Any person or entity who has received payment from the Group in excess of 2% of its consolidated net sales in any of the immediately preceding three (3) fiscal years.
(ii) a significant business partner of the Group
A person or entity who has made payments to the Group in excess of 2% of its consolidated net sales in any of the immediately preceding three (3) fiscal years, or a person or entity who has made loans to the Group in excess of 2% of the Group’s consolidated total assets with respect to the amount borrowed by the Group at the end of the immediately preceding fiscal year.
(Note 4) A large amount of remuneration or other property benefit means remuneration
and other property benefits that exceed an average of 10 million yen per year
for the immediately preceding three (3) fiscal years and, in the case where
such person is a corporation or organization, it means the remuneration or
other property benefits the average of which during the immediately preceding
three (3) years exceeds 2% of the total annual income of the corporation or
organization in the immediately preceding business year, respectively.
(Note 5) A donation, etc. exceeding a certain amount refers to a donation or grant
made by the Company that exceeds the larger of 10 million yen per year on
average for the immediately preceding three (3) fiscal years or 2% of the total
annual income of the corporation or organization in the immediately preceding
fiscal year.
- Even if a candidate for officer infringes any of the items from (1) to (9) above, if the
Group Nomination Committee has comprehensively judged that the candidate is
independent and found him/her suitable as an independent outside officer, the
candidate may be selected as an independent outside officer, provided, however, that it
shall be conditioned that the candidate satisfies the requirements under the Companies
Act and that the Company is able to give a justifiable explanation externally of the
reasons for determining that the candidate is suitable as an independent outside officer.
〔4-9〕
(Appendix 7)

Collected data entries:
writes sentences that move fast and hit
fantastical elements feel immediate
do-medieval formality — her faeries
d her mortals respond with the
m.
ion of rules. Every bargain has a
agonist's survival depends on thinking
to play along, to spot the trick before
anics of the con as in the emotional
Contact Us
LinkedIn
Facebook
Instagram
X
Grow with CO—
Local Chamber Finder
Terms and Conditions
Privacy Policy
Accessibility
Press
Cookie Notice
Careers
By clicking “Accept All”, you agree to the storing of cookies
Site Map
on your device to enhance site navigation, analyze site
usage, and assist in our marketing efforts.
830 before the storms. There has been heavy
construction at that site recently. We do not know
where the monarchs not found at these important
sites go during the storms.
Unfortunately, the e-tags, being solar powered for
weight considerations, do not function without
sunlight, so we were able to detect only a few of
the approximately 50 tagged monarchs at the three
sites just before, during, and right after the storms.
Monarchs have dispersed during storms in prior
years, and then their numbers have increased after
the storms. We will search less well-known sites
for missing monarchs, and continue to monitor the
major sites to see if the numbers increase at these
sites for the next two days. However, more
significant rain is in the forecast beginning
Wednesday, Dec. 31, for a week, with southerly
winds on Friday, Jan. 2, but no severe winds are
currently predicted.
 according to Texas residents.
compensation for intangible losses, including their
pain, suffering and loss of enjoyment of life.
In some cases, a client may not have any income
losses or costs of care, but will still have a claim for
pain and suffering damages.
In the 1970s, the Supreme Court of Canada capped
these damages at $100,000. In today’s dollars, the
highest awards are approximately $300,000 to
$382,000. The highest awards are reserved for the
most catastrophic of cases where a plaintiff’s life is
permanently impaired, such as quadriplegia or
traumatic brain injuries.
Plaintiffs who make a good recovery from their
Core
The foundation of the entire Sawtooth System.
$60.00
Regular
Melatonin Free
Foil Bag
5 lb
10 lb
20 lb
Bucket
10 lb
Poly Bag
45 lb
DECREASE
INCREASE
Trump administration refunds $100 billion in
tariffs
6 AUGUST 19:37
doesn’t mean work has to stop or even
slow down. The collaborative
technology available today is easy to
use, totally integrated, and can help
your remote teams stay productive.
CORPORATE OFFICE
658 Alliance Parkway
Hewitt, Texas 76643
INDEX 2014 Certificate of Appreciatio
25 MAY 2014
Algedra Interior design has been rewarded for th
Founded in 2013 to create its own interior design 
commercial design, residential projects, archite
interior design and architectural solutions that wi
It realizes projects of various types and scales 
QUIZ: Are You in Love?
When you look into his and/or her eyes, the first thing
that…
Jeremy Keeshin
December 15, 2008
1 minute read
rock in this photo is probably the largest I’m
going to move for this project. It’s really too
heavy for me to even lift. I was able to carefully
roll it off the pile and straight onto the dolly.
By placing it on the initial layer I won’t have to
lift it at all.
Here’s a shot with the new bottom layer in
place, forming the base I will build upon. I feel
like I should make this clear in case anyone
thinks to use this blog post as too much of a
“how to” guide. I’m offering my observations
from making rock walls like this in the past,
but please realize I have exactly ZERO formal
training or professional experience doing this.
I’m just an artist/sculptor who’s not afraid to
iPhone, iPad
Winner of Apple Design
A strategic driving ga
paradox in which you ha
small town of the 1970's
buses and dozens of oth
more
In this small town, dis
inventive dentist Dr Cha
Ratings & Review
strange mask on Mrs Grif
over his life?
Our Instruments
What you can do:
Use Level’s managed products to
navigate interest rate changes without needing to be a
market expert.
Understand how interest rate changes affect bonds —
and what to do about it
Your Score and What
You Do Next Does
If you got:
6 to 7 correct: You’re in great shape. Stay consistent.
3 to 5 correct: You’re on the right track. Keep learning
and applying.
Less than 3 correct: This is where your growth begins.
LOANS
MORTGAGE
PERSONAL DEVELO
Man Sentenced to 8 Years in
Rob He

Tasks and exercises:
[A] Copy from the independence criteria passage, starting at "- Even if a" up to and including "(Appendix 7)".
[B] According to the independence criteria passage, what yearly average amount does remuneration or other property benefits have to exceed to count as a large amount?
[C] Translate this sentence from the independence criteria passage into Spanish: "A donation, etc. exceeding a certain amount refers to a donation or grant made by the Company that exceeds the larger of 10 million yen per year on average for the immediately preceding three (3) fiscal years or 2% of the total annual income of the corporation or organization in the immediately preceding fiscal year."

Solutions to each task:
[A]
- Even if a candidate for officer infringes any of the items from (1) to (9) above, if the
Group Nomination Committee has comprehensively judged that the candidate is
independent and found him/her suitable as an independent outside officer, the
candidate may be selected as an independent outside officer, provided, however, that it
shall be conditioned that the candidate satisfies the requirements under the Companies
Act and that the Company is able to give a justifiable explanation externally of the
reasons for determining that the candidate is suitable as an independent outside officer.
〔4-9〕
(Appendix 7)

[B] An average of 10 million yen per year for the immediately preceding three fiscal years.

[C] Una donación, etc., que supera un monto determinado se refiere a una donación o subvención realizada por la Compañía que excede la mayor de estas cantidades: 10 millones de yenes anuales en promedio durante los tres (3) ejercicios fiscales inmediatamente anteriores, o el 2 % de los ingresos anuales totales de la corporación u organización en el ejercicio fiscal inmediatamente anterior.